Zuvor rastete der autoritäre „Gott in Schwarz“ noch einmal aus und ließ mit Gewalt mehrere ZuschauerInnen aus dem Saal entfernen und den Angeklagten festhalten. Dieser hatte angekündigt, dass er vor habe, nicht anwesend zu sein, wenn Wendel im Namen eines konstruierten „Volkes“ sprechen und ihn verurteilen wolle. Der Richter befahl seinen Untergebenen dafür zu sorgen, dass der Angeklagte den Saal in der Pause nicht verlassen könne. Als dieser bei der Urteilsverkündung nicht aufstehen wollte und sich die Ohren zuhielt, griffen mehrere Justizbeamte gewaltsam zu und versuchten seine Hände vom Kopf zu reißen und ihn zum Stehen zu nötigen. Unterdessen standen auch andere ZuschauerInnen nicht auf. EinE machte vor Wendel einen Kniefall und erklärte auf dessen Forderung sich hinzustellen, er bekäme doch die Ehrerbietung, die er eingefordert habe. Aber auch das passte dem kleinen Gott nicht (auch die Art der Unterwerfung will er bestimmen) und ließ die Person aus dem Saal schleifen. Nicht besser ging es einer weiteren Person, die nicht richtig aufstand und einem Menschen, der zwar stand, aber Wendel dabei den Rücken zukehrte.

Das vorläufige Endergebniss des Prozesses: Ex-Staatsschutz-Chef Puff und Anti-Projektwerkstatts-Staatsschützer Broers wurden in den Vernehmungen so erfolgreich zerlegt, dass der Richter ursprünglichen Annahmen entgegen sein Urteil nicht mehr mit ihrer Glaubwürdigkeit argumentierte, zahlreiche Rechtsfehler in der Prozessführung des Richters, die zum Teil auf die Erfüllung des Tatbestands der Rechtsbeugung zu prüfen sind, eine umfangreiche Dokumentation der Rechtsbrüche der „kriminellen Vereinigung“ (so die Formulierung des Angeklagten) aus Gießener Justiz und Polizeibehörden.
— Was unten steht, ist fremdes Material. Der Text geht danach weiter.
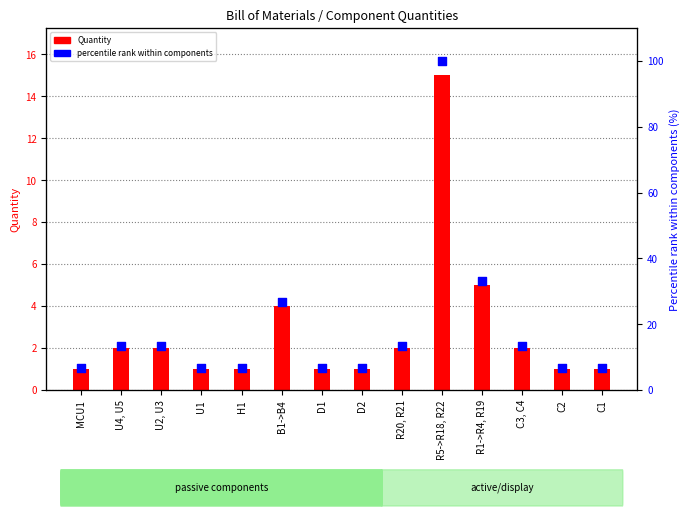

Which series contains the highest Y value?

percentile rank within components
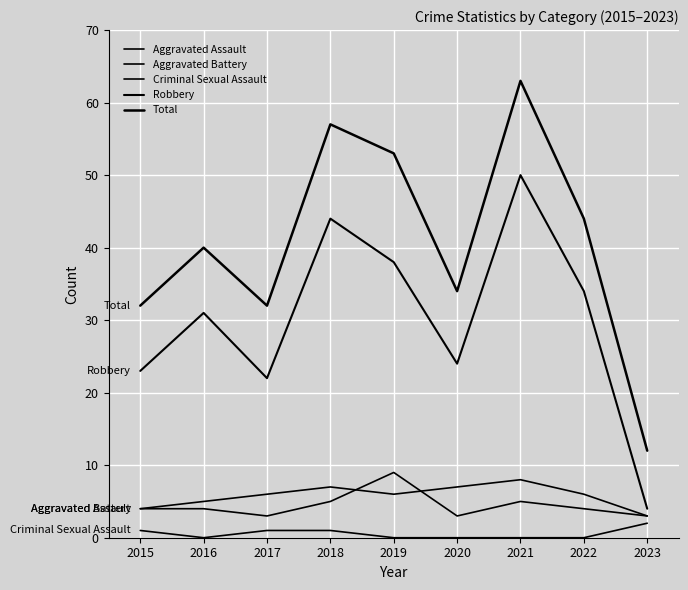

Rank the series at 2021 from highest to lowest value.

Total, Robbery, Aggravated Battery, Aggravated Assault, Criminal Sexual Assault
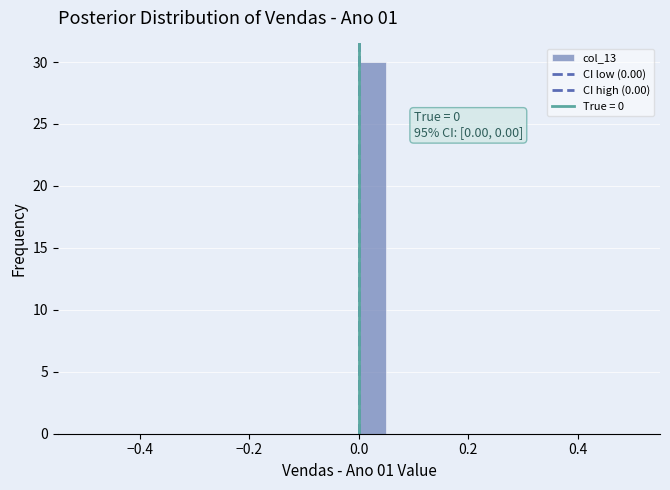

Read against the x-axis, roughly where is the centre of the tallest bar?

0.02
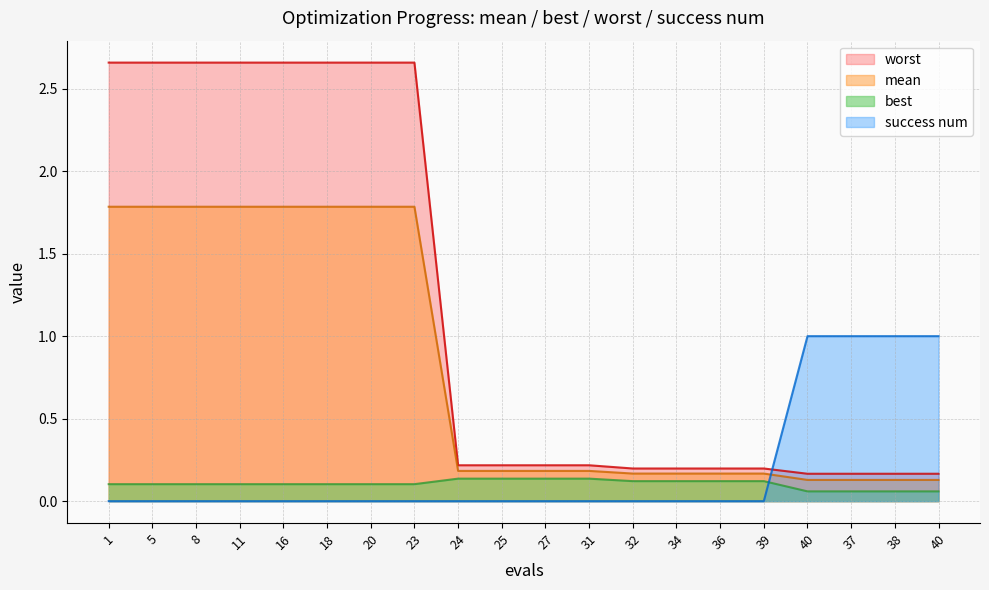

What is the lowest value of the worst series?

0.2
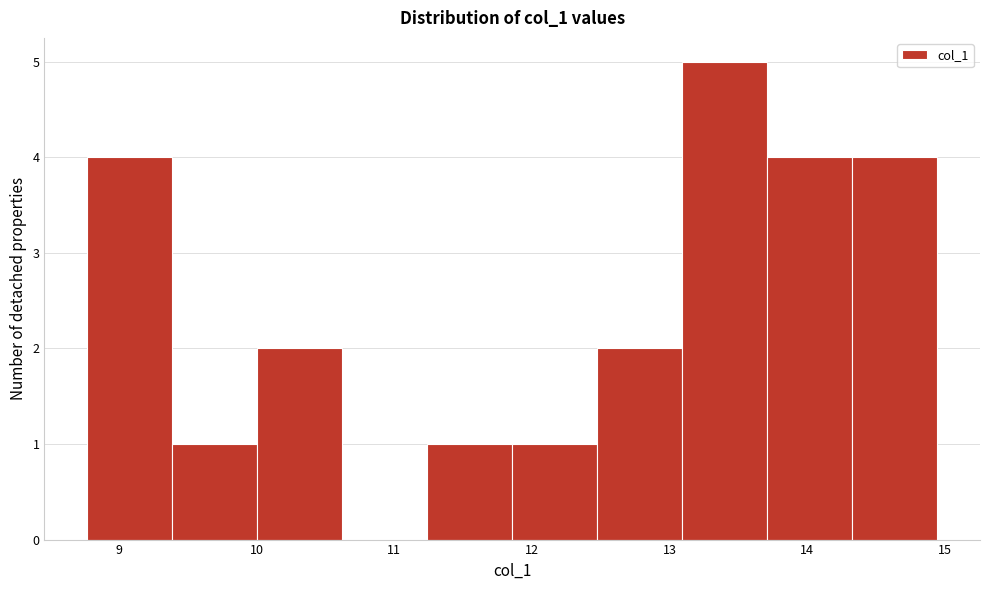

Reading left to right, transcribe this chart: for each bar, give the range it covers on the x-axis and its height. Neither the bar edges nor the heights are printed on the chart, so give them approximately, as read against the axes.

8.8 to 9.4: 4
9.4 to 10.0: 1
10.0 to 10.6: 2
10.6 to 11.2: 0
11.2 to 11.9: 1
11.9 to 12.5: 1
12.5 to 13.1: 2
13.1 to 13.7: 5
13.7 to 14.3: 4
14.3 to 14.9: 4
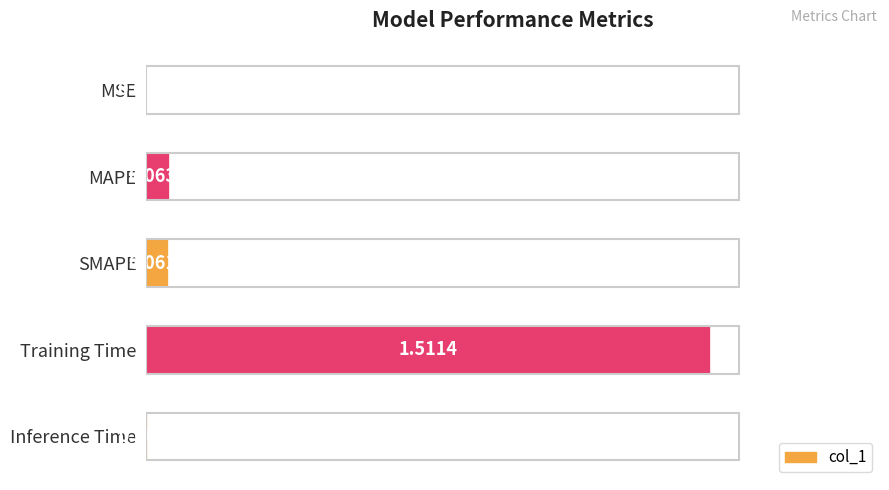

Which has a higher value, MAPE or MSE?

MAPE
Und eine Gesamtfreiheitsstrafe von inzwischen 10 Monaten ohne Bewährung (das zuvor gesprochene Urteil im „großen Prozess gegen ProjektwerkstättlerInnen“ wurde mit dem neuen Urteil verbunden), das aufgrund einer Intervention des Bundesverfassungsgerichts für mindestens ein halbes Jahr nicht vollstreckt werden darf.
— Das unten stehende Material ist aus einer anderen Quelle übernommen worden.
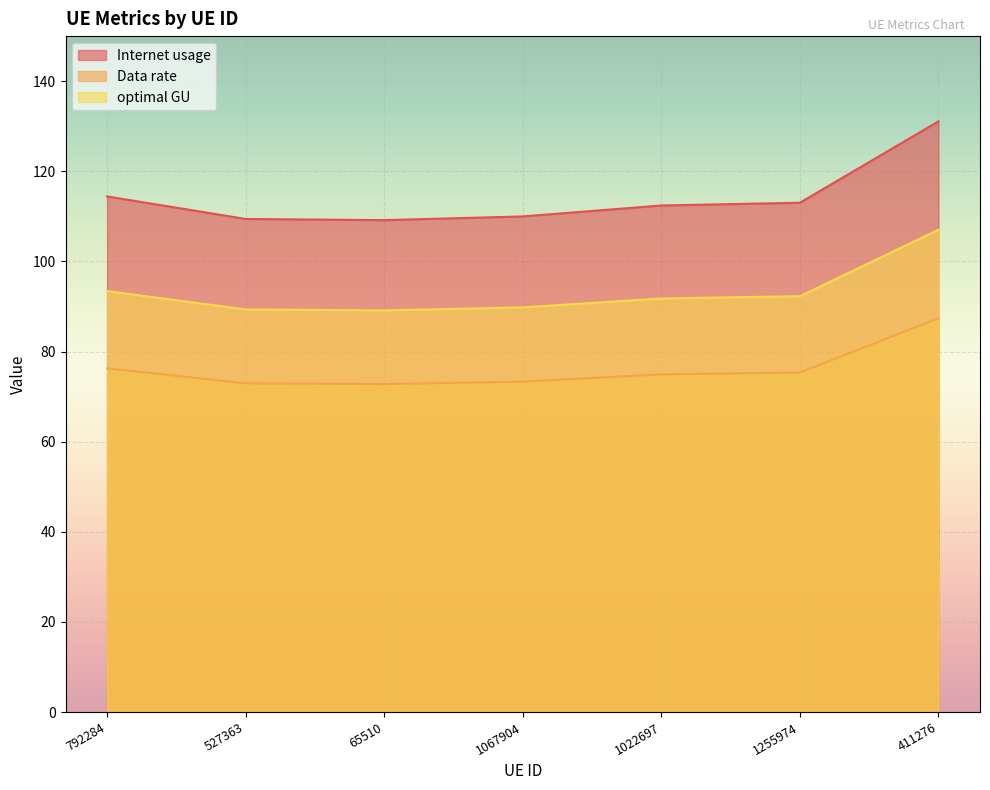

Is it true that Data rate equals 76.3 at 792284?

True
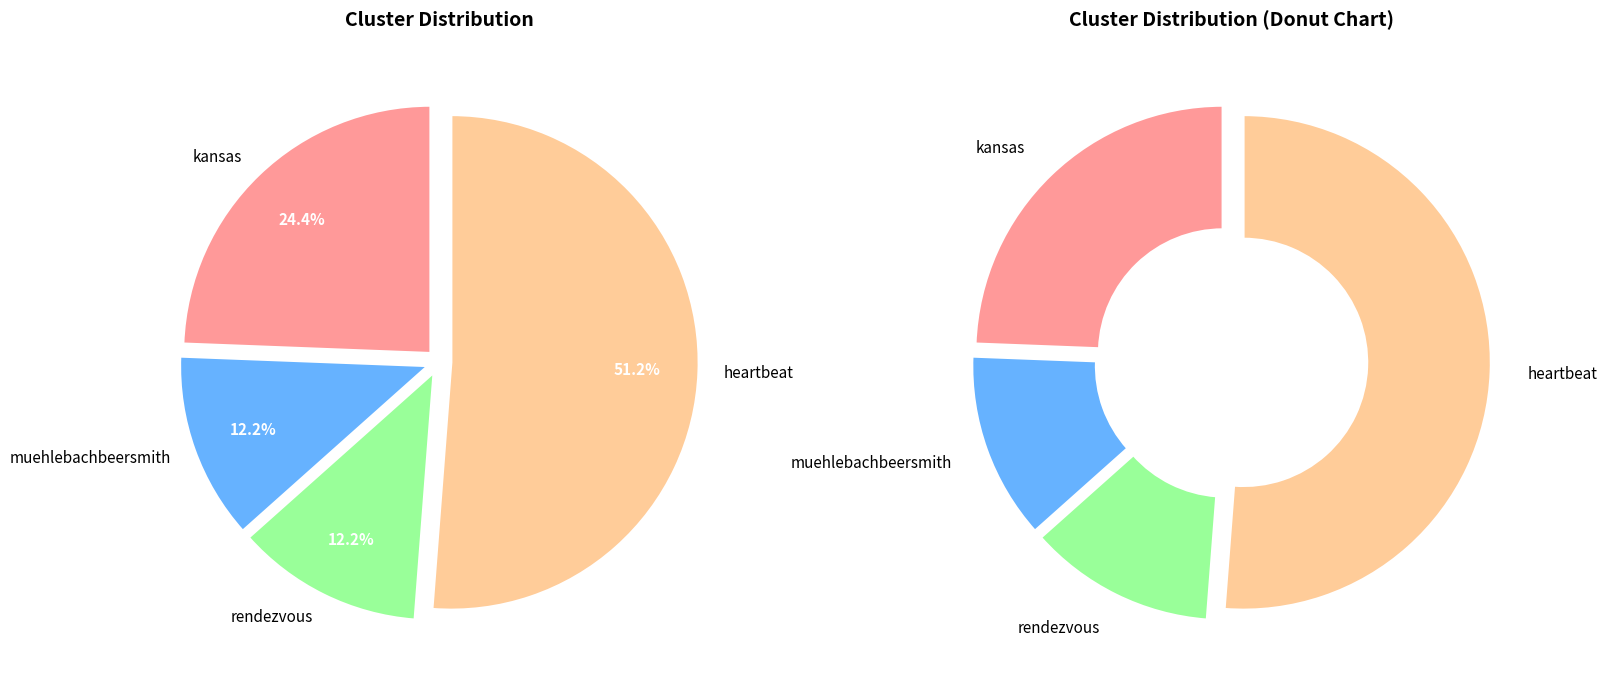

What percentage is NOT represented by muehlebachbeersmith?

87.8%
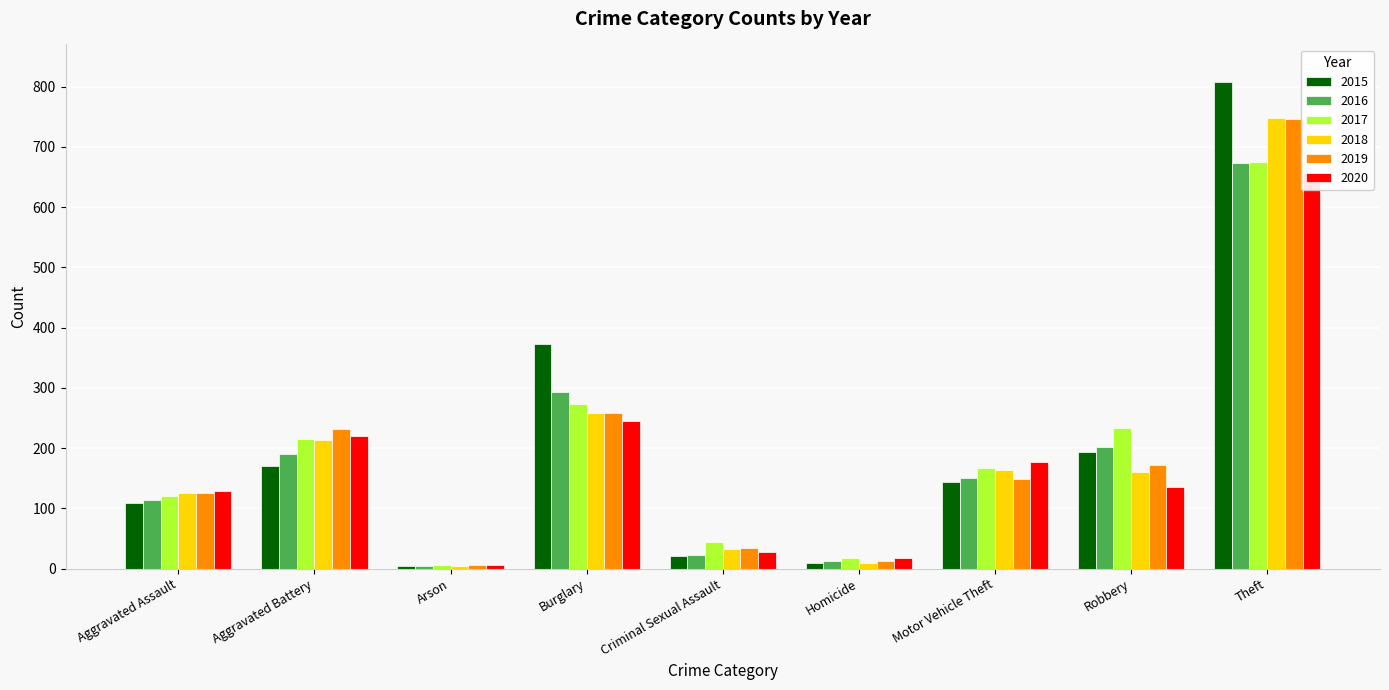

What is the average value of the 2020 series?

179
Die schon vor dem letzten Prozesstag an vielen Orten in Gießen aufgetauchten Plakat-Überkleber hatten bereits angedeutet, dass es eine Verurteilung geben wird, egal wie. "Glaubst du, dass die Justiz ihren Kritiker schuldig sprechen wird?" fragte beispielsweise ein Sparkassen-Werbemenschlein. Ein anderes antwortet: "Wo ein Wille ist, da ist auch ein Weg." Hinzu kamen diverse Zitate und sinngemäße Aussagen von Richter Wendel und Staatsanwalt Vaupel, die in Form von Aufklebern zahlreiche Ampeln, Verkehrsschilder und andere öffentliche Orte zierten und damit auf das Verfahren "Justiz gegen Justizkritiker" aufmerksam machten.
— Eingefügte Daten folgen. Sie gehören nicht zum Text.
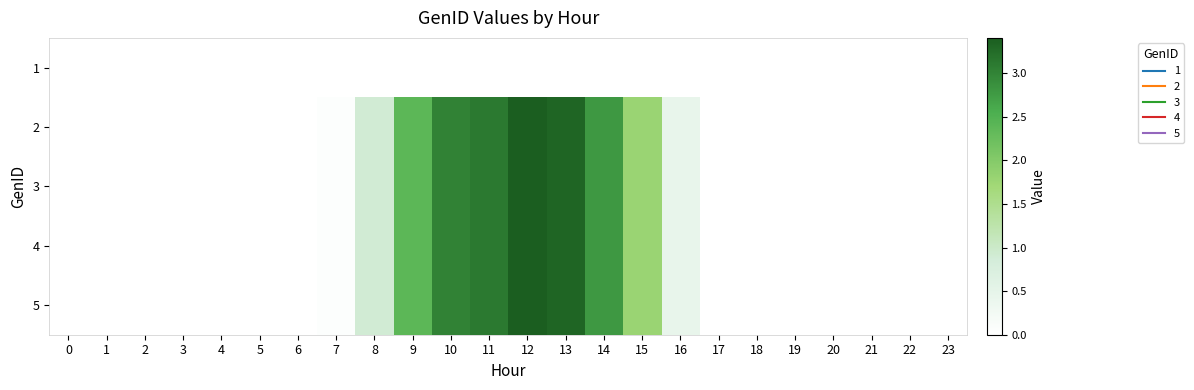

Which series has the largest range (max minus min)?

2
Nach dem Prozess bekam der inzwischen Verurteilte eine eigene Polizeieskorte, die ihn erst verlassen sollte, wenn er das Stadtgebiet verlassen hätte. Aber nicht nur ihn, sondern auch andere PolitaktivistInnen, die zuvor im Publikum gesessen hatten, wurden von ihrem persönlichen Sicherheitspersonal begleitet - nicht nur durch Straßen, sondern auch quer durch Kaufhäuser, passten brav auf sie auf beim Essen im Restaurant und einige spielten am Ende Polit-Galgenraten mit AktivistInnen und Kreide in der FußgängerInnenzone. Es könnte auch an den Kreidesprüchen gelegen haben, die die BeamtInnen dokumentieren sollten, da ihre Vorgesetzten hinter jedem Spruch eine Beleidigung befürchten (siehe auch Fuck the Police-Urteil), dass die PolizistInnen stundenlang einzelne AktivistInnen durch die Stadt begleiteten.